TEXTE À LIRE:
↓

Pour l'histoire des réseaux maritimes, bloquer l'itinérance depuis le téléphone devrait suffire. C'est fou que les gens ne le fassent pas en sortant de leur pays (voire à l'initialisation de leur nouveau téléphone), ni que quand ils sont sur le bateau ils ne se demandent pas "mais d'où vient ce réseau ?". Après c'est vrai qu'il faudrait une option de blocage de l'itinérance sélective vu qu'en UE on peut être en itinérance gratuite.

↑

TRAVAIL À RÉALISER: Recopiez mot pour mot, dans le texte sur le blocage de l'itinérance, le passage qui va de « Pour l'histoire des » jusqu'à « en itinérance gratuite. ».

DONNÉES FOURNIES:
↓

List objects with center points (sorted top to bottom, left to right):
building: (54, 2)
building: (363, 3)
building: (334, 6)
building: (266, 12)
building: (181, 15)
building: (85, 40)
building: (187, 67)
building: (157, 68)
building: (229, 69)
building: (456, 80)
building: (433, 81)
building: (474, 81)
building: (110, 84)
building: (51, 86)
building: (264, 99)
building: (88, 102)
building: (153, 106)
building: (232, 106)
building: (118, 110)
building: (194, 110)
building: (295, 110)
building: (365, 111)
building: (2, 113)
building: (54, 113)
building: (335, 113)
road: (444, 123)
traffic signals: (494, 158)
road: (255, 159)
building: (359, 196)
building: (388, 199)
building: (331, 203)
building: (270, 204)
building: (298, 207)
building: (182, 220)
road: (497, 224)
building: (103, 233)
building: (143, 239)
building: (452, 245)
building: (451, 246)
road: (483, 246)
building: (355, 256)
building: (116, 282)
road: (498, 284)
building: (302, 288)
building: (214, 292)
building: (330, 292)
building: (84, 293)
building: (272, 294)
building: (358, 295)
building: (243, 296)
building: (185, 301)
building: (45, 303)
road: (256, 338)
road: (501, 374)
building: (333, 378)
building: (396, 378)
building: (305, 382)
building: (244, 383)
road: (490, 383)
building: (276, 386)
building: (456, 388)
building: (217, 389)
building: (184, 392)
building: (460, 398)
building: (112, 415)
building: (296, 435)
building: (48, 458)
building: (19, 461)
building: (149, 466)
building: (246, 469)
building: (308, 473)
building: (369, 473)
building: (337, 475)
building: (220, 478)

↑

PROBLÈME RÉSOLU:
Pour l'histoire des réseaux maritimes, bloquer l'itinérance depuis le téléphone devrait suffire. C'est fou que les gens ne le fassent pas en sortant de leur pays (voire à l'initialisation de leur nouveau téléphone), ni que quand ils sont sur le bateau ils ne se demandent pas "mais d'où vient ce réseau ?". Après c'est vrai qu'il faudrait une option de blocage de l'itinérance sélective vu qu'en UE on peut être en itinérance gratuite.